The AUTOMATIC1111 WebUI supports several syntactic forms:
(text)-- multiplies the weight of enclosed tokens by 1.1(text:1.5)-- sets the weight of enclosed tokens to exactly 1.5[text]-- multiplies the weight of enclosed tokens by 1/1.1 (approximately 0.909)- Nested parentheses -- multiplicative stacking, e.g.,
((text))yields 1.1 * 1.1 = 1.21
Escape sequences (\(, \[, \\) allow literal bracket characters.
Usage
Prompt composition with attention weighting is used whenever a user wants fine-grained control over which concepts dominate the generated image. Common scenarios include:
- Emphasizing a subject over its background:
a (cat:1.3) sitting on a park bench - De-emphasizing unwanted but contextually necessary tokens:
a portrait of a woman with [glasses] - Balancing multi-subject compositions:
(astronaut:1.2) and (dinosaur:0.8) on the moon
Theoretical Basis
The mathematical foundation rests on weighted cross-attention. In a standard transformer cross-attention layer:
Attention(Q, K, V) = softmax(Q * K^T / sqrt(d_k)) * V
where Q comes from the UNet spatial features and K, V come from the text encoder output. When we scale a token embedding e_i by weight w_i, we effectively produce:
e_i' = w_i * e_i
This modified embedding shifts the key and value vectors for that token, causing the cross-attention to allocate more (or less) spatial attention to the concept associated with that token.

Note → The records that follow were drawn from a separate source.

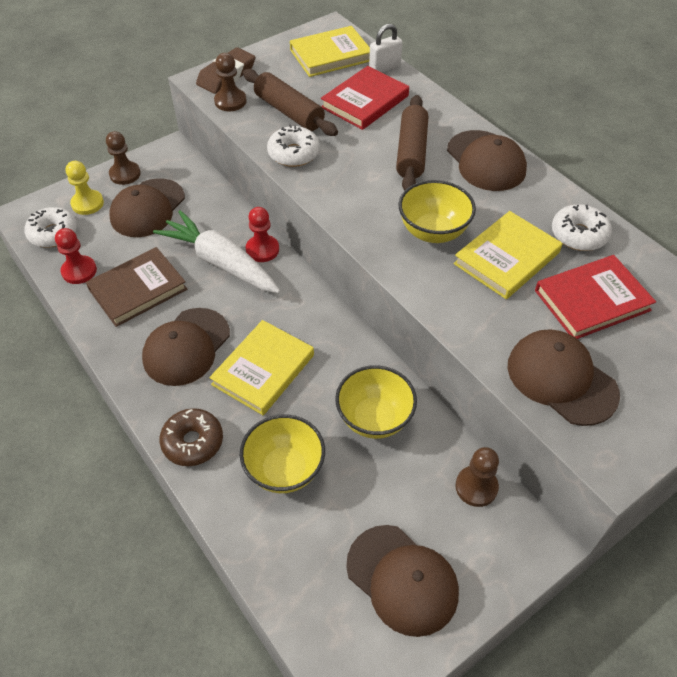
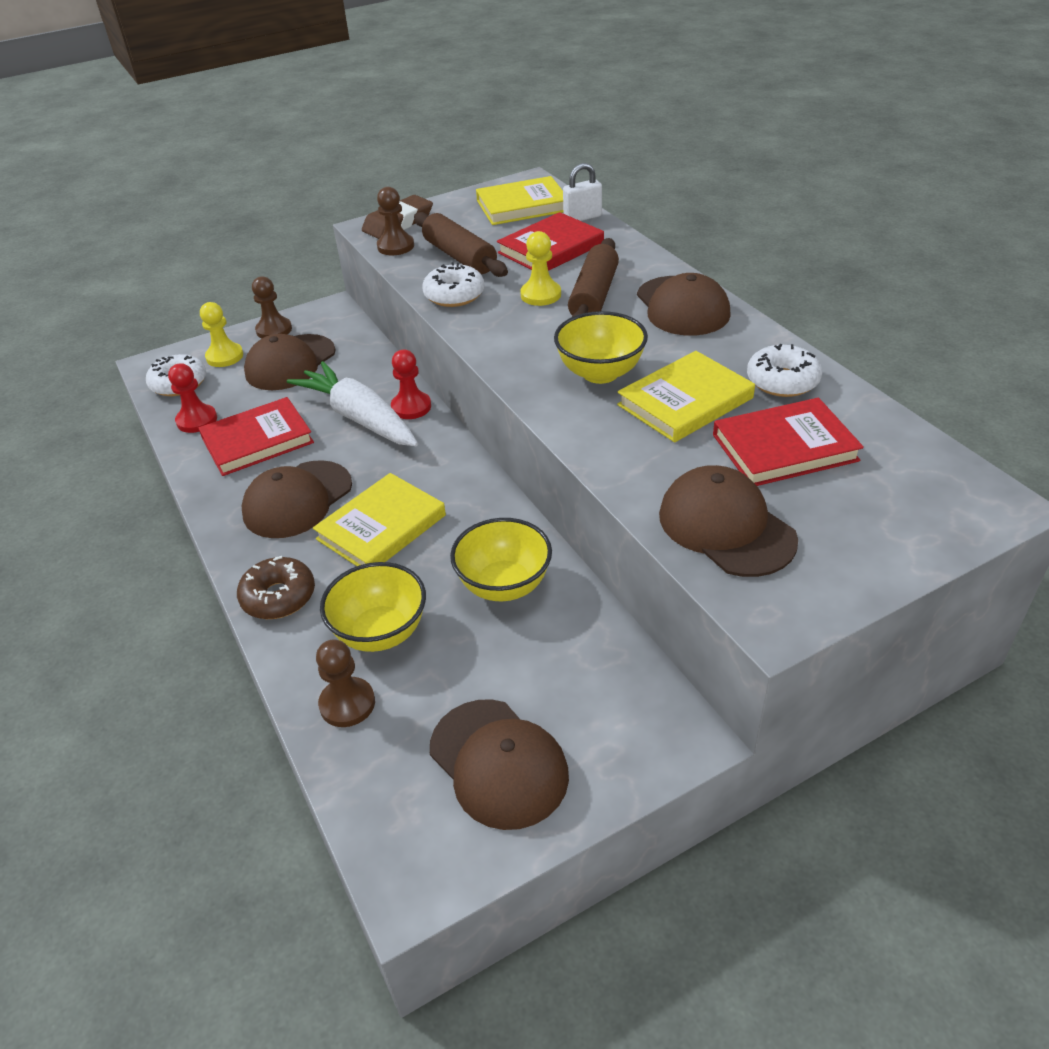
camera: 10 degrees right, 10 degrees down
(138, 289) = (257, 441): brown book -> red book
(367, 152) = (540, 295): none -> yellow pawn
(476, 487) = (617, 667): brown pawn -> brown pawn (347, 704)

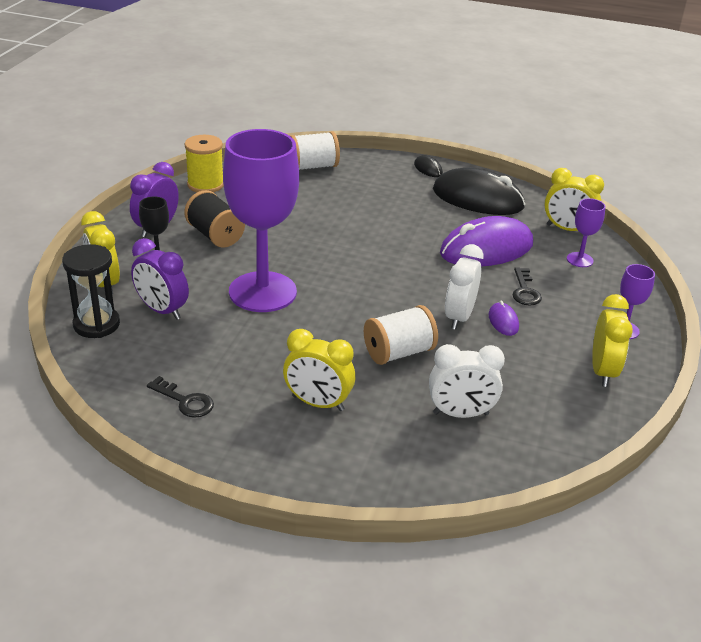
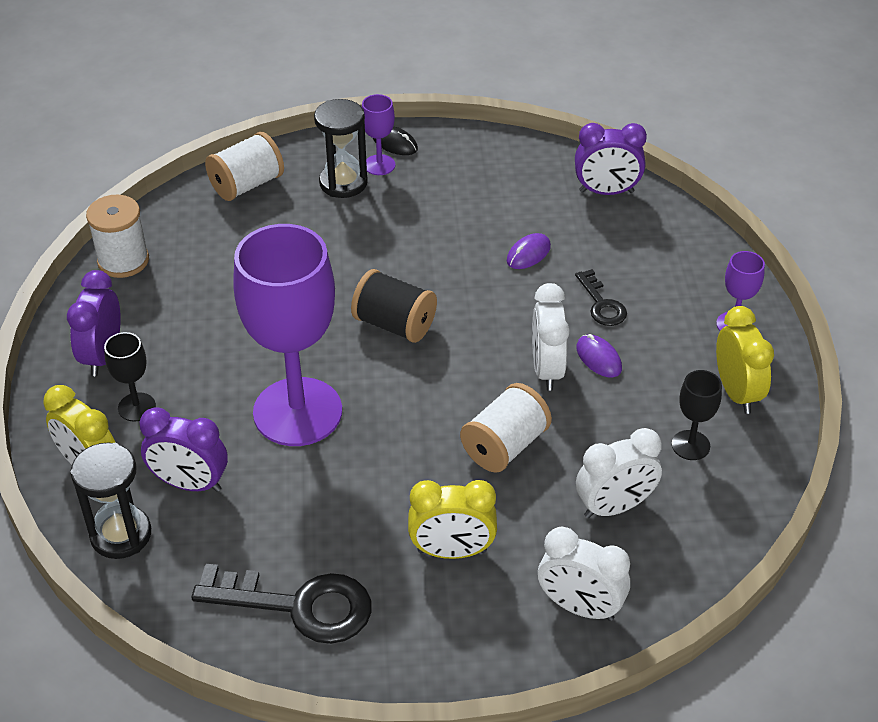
camera: 20 degrees left, 10 degrees up
(185, 401) = (298, 606): black key -> black key, size x1.86
(205, 185) = (123, 261): yellow spool -> white spool
(215, 235) = (186, 342): black spool -> black spool (394, 324)
(378, 180) = (343, 183): none -> black hourglass
(394, 468) = (580, 607): none -> white clock
(477, 199) = (480, 175): black mouse -> none
(486, 249) = (528, 254): purple mouse -> purple mouse, size x0.42
(545, 393) = (690, 445): none -> black goblet
(567, 229) = (606, 192): yellow clock -> purple clock
(579, 260) = (641, 235): purple goblet -> purple goblet (379, 165)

For nested parentheses, weights are multiplicative:
(((text))) => weight = 1.1 * 1.1 * 1.1 = 1.331
((text:1.5)) => weight = 1.5 * 1.1 = 1.65
Square brackets apply the inverse multiplier:
[text] => weight = 1 / 1.1 ~= 0.909
[[text]] => weight = (1 / 1.1)^2 ~= 0.826
The BREAK keyword forces a chunk boundary, splitting the prompt into separate 77-token segments processed independently by CLIP.